For those who want an even cheaper job, there is always the massage woman at the local sauna who is handy with the botox injection and the scalpel
Cosmetic surgeons tell hushed stories of botched noses, damaged faces and women who cannot close their eyes at all after too much of the lid is cut away.
Some of the practitioners have no grasp of basic surgery. Patients asking for liposuction are literally risking their lives on the operating table.
Qualified operators say their old classmates from med school constantly badger them for lessons on lucrative cosmetic operations.
The result has been a dramatic drop in the price of plastic surgery, making it available to all. A second eyelid for the price of a night out.
And for those who want an even cheaper job, there is always the massage woman at the local sauna who is handy with the botox injection and the scalpel.
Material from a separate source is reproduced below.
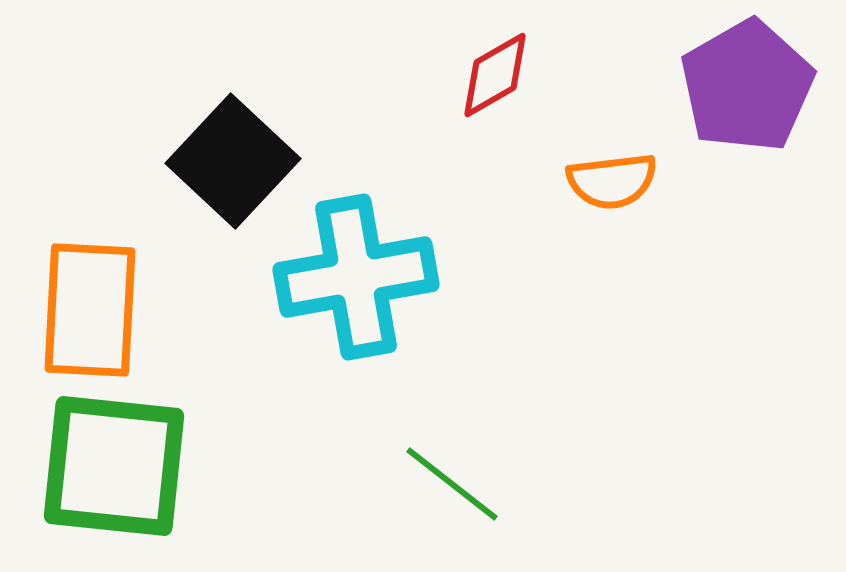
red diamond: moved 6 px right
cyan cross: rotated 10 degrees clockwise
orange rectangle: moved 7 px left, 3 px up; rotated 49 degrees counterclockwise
Amazingly, malpractice suits are few and far between, and the damages paid to victims are derisory by international standards.
Most complaints are settled quietly out of court in deals brokered by the consumer association.
The certified plastic surgeons are pushing for tougher regulation and more accountability, but they are up against a powerful lobby of doctors who fight any restrictions on the right to practice.

Secret filming

Until recently, the media has shown little interest in investigating the abuses.
But in one recent case, an undercover TV crew filmed a liposuction operation at the surgery of a gynecologist.
The operation was performed by the salesman from the company that sold the machine. At one point he invited the gynaecologist to hold the suction tube, to groans of pain from the unfortunate patient.
The government seems more interested in keeping the doctors happy than in protecting the public as a whole.
And in the frenzy to look their best South Korean women, as well as increasing numbers of men, are still prepared to take the risk.